Top of SUPPLIED PASSAGE

Participation by All Stakeholders Crucial to Meeting Millennium Goals, Second Committee Told during Discussion on Global Partnerships

5 November 2009
GA/EF/3265

Participation by All Stakeholders Crucial to Meeting Millennium Goals, Second Committee Told during Discussion on Global Partnerships

5 November 2009
General Assembly
GA/EF/3265
Department of Public Information • News and Media Division • New York

Sixty-fourth General Assembly

Second Committee

32nd Meeting (AM)


Participation by All Stakeholders Crucial to Meeting Millennium Goals,


Second Committee Told during Discussion on Global Partnerships


The Millennium Development Goals could only be achieved with the participation of all stakeholders, including Governments, the private sector and civil society, the representative of Sweden said today, as the Second Committee (Economic and Financial) considered global partnerships.


Speaking on behalf of the European Union, he said the United Nations Global Compact could play an important role in furthering dialogue among partners, cautioning, however, that private companies should not be allowed to draw on the goodwill and legitimacy associated with the United Nations to market themselves as good corporate citizens without fulfilling their specific obligations.  Progress should benefit all, he emphasized.


To support cooperation, the United Nations must give concrete guidance, he said, praising the ongoing global debate on corporate social responsibility and business ethics.  How the Organization coordinated and optimized the use of the stakeholders’ knowledge and experience was pivotal.  The European Union looked forward to working with all Member States on a draft resolution to renew the Global Compact’s mandate and licence to operate, as everyone benefited from global partnerships.


China’s representative said that the food, energy and climate crises facing the world had jeopardized attainment of the Millennium Development Goals, adding that “under such circumstances, the international community should join hands in responding to the crises”.  To consolidate global collaboration, partnerships should conform to the national development strategies of the countries involved.  Furthermore, the experience and lessons learned during collaboration should be summarized in a timely manner as the various parties involved had different ways of operating.  It was also important to keep channels of communications open to enhance transparency and accountability, he added.

Bottom of SUPPLIED PASSAGE
Top of INFORMATION SHOWN

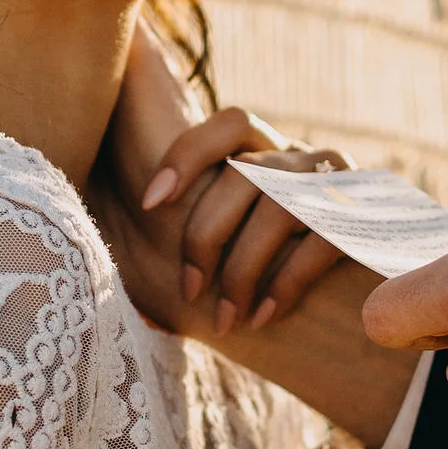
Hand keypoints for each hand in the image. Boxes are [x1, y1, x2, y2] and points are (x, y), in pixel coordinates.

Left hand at [93, 23, 417, 445]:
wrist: (334, 325)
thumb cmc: (244, 281)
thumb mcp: (191, 239)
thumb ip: (144, 217)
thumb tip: (83, 209)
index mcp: (262, 154)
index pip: (232, 123)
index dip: (189, 155)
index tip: (151, 202)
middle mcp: (302, 161)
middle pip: (246, 175)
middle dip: (207, 237)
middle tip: (187, 290)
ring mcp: (339, 191)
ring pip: (281, 208)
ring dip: (244, 269)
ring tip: (226, 318)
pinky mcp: (364, 227)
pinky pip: (321, 244)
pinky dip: (285, 284)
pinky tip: (263, 318)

Bottom of INFORMATION SHOWN

• EXERCISE PROMPT: Could you continue the press release about the Second Committee's debate on global partnerships, picking up right after its last sentence?

• SOLVED EXERCISE:
With regard to the Organization itself, he said it was vital that it maintain its independence and neutrality, and articulate its criteria for selecting partners for cooperation.  At the same time, it was crucial to assess the current partnerships in order to identify and solve problems.  Strengthening of global partnerships could help solve challenges encountered by developing countries and thus achieve a more balanced development of the global economy as a whole, he added.


Nepal’s representative, speaking on behalf of the Least Developed Countries, described global partnerships for development as an unfulfilled dream.  Least developed countries could not meet the current global crises on their own and it was the responsibility of the developed countries, which had created the problems to begin with, to assist the least developed countries on challenges related to food, energy and climate change.


He went on to point out that the least developed countries had yet to receive what their developed partners had committed to provide them with in terms of development aid, trade concessions, technology transfer and capacity-building.  In order to truly realize global partnerships, the commitments made in New York, Brussels, Doha, Monterrey and Johannesburg should be implemented in a meaningful way, he emphasized.


Eva Busza, Principal Officer in the Strategic Planning Unit of the Executive Office of the Secretary-General, introduced the Secretary-General’s report on enhanced cooperation between the United Nations and all relevant partners, in particular the private sector.


Also speaking today were representatives of Columbia, Switzerland and the United Republic of Tanzania.


The Committee will meet again at 10 a.m. on 6 November to hold a panel discussion under the theme “Enhancing Governance on Water”.


Background


The Second Committee (Economic and Financial) met this morning to consider its agenda items titled “Towards global partnerships” and “Programme planning”.  It was also expected to hear the presentation of a draft resolution on the International Strategy for Disaster Reduction.


Before the Committee was a report of the Secretary-General titled Enhanced cooperation between the United Nations and relevant partners, in particular the private sector (document A/64/337), which provides examples of the various kinds of United Nations-private sector partnerships, including those that enhance core business operations and value chains, as well as ventures in social investment and philanthropy, advocacy and awareness raising.  It describes the impact of the global economic downturn on those partnerships and actions to overcome the operational constraints on the Organization’s ability to collaborate effectively with the private sector.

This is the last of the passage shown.